Mike Ramsey, Ilya Somin, and now Tim Sandefur have been having a debate over whether the original meaning of the Constitution should be interpreted in accordance with the meaning as understood by the ordinary public or by people with legal knowledge. I may have more to say about this next week, but for now I want to note a significant issue.
Under the original methods originalism position that John McGinnis and I defend in Originalism and the Good Constitution, the Constitution should be interpreted in accordance with the interpretive rules that would have been deemed applicable to it at the time of its enactment. Since the Constitution is a legal document, we believe these interpretive rules are those that would have been applied to a legal document. These legal interpretive rules would sometimes require that the ordinary meaning apply rather than a more technical meaning, but they would often require legally informed meanings and understandings to be employed.

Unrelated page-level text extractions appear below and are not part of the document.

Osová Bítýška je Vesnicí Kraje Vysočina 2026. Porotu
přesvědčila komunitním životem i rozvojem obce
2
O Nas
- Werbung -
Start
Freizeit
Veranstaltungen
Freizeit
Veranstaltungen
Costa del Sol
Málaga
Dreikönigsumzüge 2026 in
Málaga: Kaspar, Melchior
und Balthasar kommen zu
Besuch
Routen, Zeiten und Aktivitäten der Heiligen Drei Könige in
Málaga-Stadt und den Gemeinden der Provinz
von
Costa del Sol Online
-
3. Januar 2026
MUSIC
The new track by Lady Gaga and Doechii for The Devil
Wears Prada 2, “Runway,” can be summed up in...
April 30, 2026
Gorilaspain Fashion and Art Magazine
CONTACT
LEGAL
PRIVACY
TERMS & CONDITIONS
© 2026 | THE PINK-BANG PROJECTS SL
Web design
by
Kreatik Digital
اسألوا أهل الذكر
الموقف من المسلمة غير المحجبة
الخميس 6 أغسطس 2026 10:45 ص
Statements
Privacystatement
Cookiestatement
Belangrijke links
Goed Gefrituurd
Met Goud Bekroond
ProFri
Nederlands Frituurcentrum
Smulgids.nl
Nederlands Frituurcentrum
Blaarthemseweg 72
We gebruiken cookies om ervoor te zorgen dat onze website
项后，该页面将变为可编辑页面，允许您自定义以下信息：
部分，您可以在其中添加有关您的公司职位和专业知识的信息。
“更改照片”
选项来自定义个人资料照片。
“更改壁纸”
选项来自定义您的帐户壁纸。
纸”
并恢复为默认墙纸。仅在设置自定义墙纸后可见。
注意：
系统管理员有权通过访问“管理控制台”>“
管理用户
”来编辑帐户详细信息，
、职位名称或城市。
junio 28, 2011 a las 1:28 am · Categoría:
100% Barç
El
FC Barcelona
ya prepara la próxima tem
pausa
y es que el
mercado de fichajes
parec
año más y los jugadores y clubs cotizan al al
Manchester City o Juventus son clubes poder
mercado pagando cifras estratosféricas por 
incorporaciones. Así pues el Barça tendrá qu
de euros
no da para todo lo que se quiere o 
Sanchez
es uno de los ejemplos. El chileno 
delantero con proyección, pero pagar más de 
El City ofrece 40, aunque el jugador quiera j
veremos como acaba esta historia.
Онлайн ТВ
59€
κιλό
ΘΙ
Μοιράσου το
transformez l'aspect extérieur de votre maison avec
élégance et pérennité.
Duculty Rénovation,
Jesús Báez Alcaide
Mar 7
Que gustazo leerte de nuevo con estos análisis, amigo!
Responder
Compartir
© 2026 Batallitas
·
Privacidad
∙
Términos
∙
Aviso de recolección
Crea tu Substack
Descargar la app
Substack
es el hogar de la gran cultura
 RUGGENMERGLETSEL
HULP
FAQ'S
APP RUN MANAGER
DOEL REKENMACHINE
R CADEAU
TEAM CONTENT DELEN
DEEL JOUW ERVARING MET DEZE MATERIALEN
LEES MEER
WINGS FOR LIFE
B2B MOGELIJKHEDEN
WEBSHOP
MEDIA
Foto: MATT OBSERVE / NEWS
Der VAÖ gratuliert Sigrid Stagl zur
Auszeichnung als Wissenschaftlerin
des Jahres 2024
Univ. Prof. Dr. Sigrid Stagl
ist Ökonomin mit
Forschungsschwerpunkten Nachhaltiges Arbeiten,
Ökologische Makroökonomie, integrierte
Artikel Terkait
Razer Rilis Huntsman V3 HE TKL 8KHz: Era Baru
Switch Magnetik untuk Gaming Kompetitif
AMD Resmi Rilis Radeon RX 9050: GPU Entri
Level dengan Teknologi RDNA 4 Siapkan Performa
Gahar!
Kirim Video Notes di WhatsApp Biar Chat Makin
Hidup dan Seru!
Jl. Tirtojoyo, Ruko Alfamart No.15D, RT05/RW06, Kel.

It might seem that Justice Scalia supports the ordinary public side of this issue. In DC v. Heller, Justice Scalia wrote that:
In interpreting this text, we are guided by the principle that “[t]he Constitution was written to be understood by the voters; its words and phrases were used in their normal and ordinary as distinguished from technical meaning.” United States v. Sprague, 282 U. S. 716, 731(1931); see also Gibbons v. Ogden, 9 Wheat. 1, 188 (1824).
Thus, Scalia seems to side with the view that legal meanings are not followed. But Scalia seems on weak ground here. First, Sprague is a 20th century case, which is no evidence of the original meaning, and Gibbons does not really support him.
Second, Scalia himself has regularly relied on the legal meanings of terms in the Constitution. For example, in Crawford v. Washington, one of Scalia’s premier originalist opinions concerning the Confrontation Clause, he quotes with approval that
the “right … to be confronted with the witnesses against him,” Amdt. 6, is most naturally read as a reference to the right of confrontation at common law, admitting only those exceptions established at the time of the founding. . . . As the English authorities above reveal, the common law in 1791 conditioned admissibility of an absent witness’s examination on unavailability and a prior opportunity to cross-examine. The Sixth Amendment therefore incorporates those limitations.
The common law is the legal meaning. One cannot assume that the general public understood that meaning and therefore Scalia here seems to be contradicting his methodological statement in Heller.
In Giles v. California, another originalist Confrontation Clause opinion written by Scalia, Scalia does it again. The issue is whether a witness who is rendered unavailable to testify by the defendant can have his testimony excluded based on the Confrontation Clause. Scalia writes that
the manner in which the [common law] rule was applied makes plain that unconfronted testimony would not be admitted without a showing that the defendant intended to prevent a witness from testifying. In cases where the evidence suggested that the defendant had caused a person to be absent, but had not done so to prevent the person from testifying—as in the typical murder case involving accusatorial statements by the victim—the testimony was excluded.
Once again, the content of the Confrontation Clause turns on technical questions under the common law – knowledge that the ordinary public would not have know. I am confident that I could produce numerous other examples of Justice Scalia interpreting texts in accordance with technical legal meanings.
Perhaps Justice Scalia is just being inconsistent. But there is another possibility. Perhaps when he says that the Constitution’s “words and phrases were used in their normal and ordinary as distinguished from technical meaning,” he does not mean to exclude legal meanings. Perhaps he had “hypertechnical constructions” in mind.
But Justice Scalia’s statement in Heller is curious and, given this other evidence, is only used problematically as evidence against legal meanings.